I found this heading on a blogpost the other day and I realised how many different kinds of bloggers there are and how different our preferred reading matter is. Now, anyone who has read this blog before knows that I love poetry, it is a totally natural part of my life. I read poetry, discuss poetry in a poetry group and generally find it life-enhancing. I search out other lovers of poetry in blogland who introduce me to poets and poems hitherto unknown to me and I am grateful that they should take the time do so.
Certainly, the phrase “not another bloody poem” smacked me right between the eyes.
But there are blogs and blogposts which leave me yawning, irritated and even annoyed.
“Hi, it’s me again; a bunch of us went to the cinema/pictures and we saw xyz which was good/bad/indifferent.
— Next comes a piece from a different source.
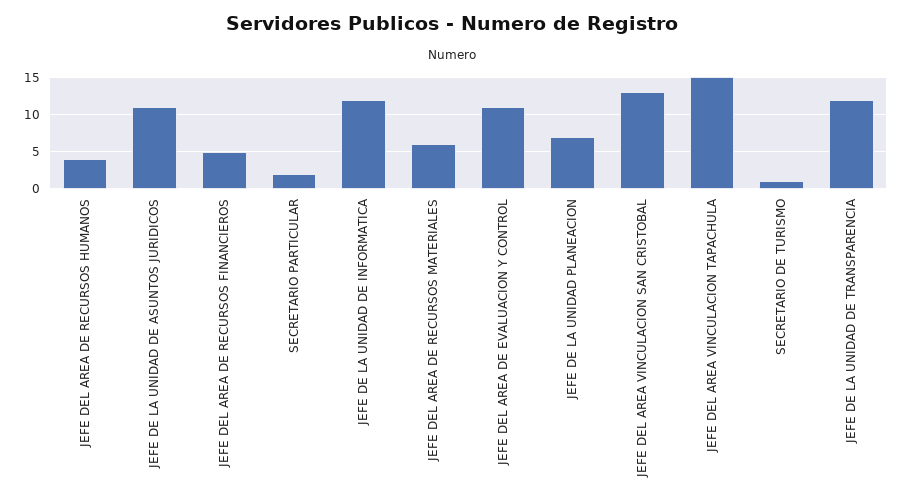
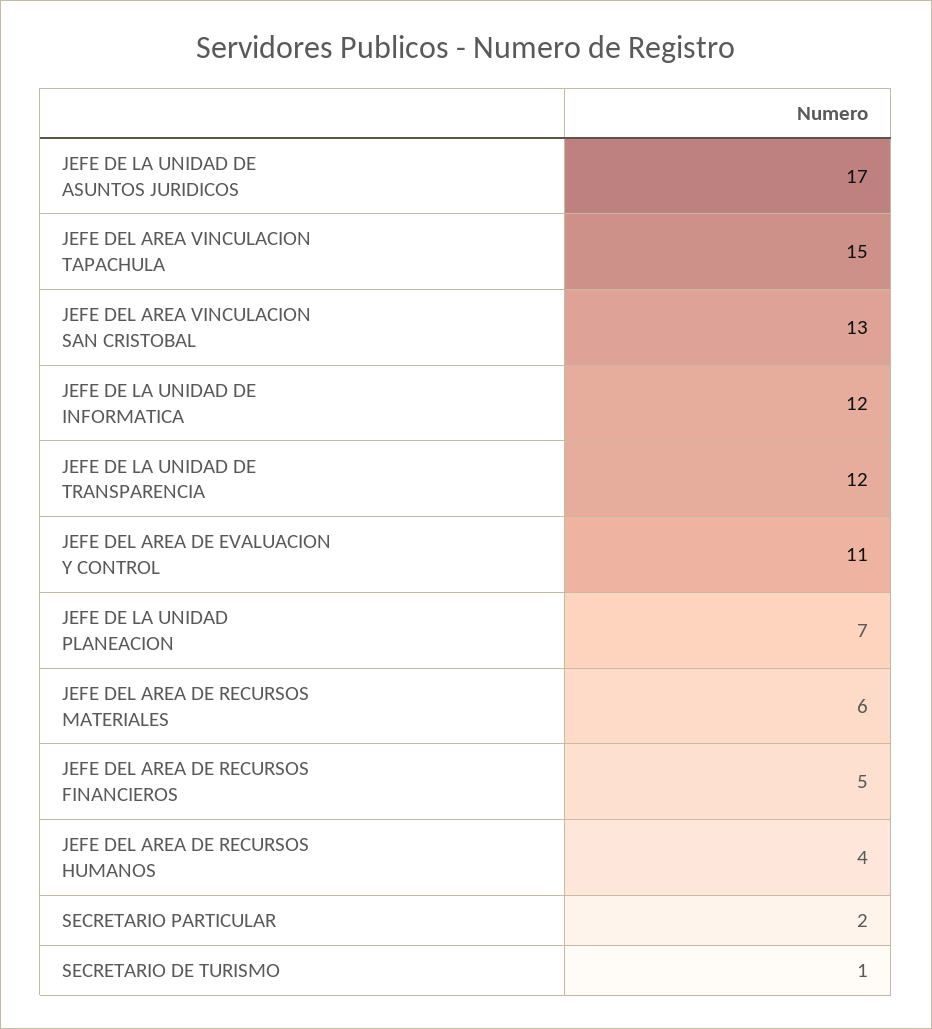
JEFE DE LA UNIDAD DE ASUNTOS JURIDICOS: 11 -> 17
We had popcorn and ice cream and laughed a lot”.
Unless one of you choked on the popcorn, dripped ice cream down somebody’s collar or you were evicted for lewd behaviour, I don’t want to know.
“Freddie had football/soccer practice and he fell over in the mud and he was sooo muddy and I had to wash piles of muddy clothes. Kids, eh?”
Unless Freddy ran on his hands and headed three goals into the back of the net or choked in the mud, I don’t want to know.
“Hubby was sooo cross when he came home from work because traffic round the gyratory system was really awful and he was late for his favourite soap”.
No accident, didn’t write off the car, didn’t have sex with his secretary in the back of the car? Don’t tell me.
Right, all together now: YOU DON’T HAVE TO READ THIS. Of course, I don’t.
But you, the poetry hater, don’t have to read the poetry blog either.
To end on a literary note, here's what Thomas Babington Macaulay (1800-1859) had to say on the subject
Perhaps no person can be a poet, or can even enjoy poetry,
without a certain unsoundness of mind.
and that, friends, is good enough for me.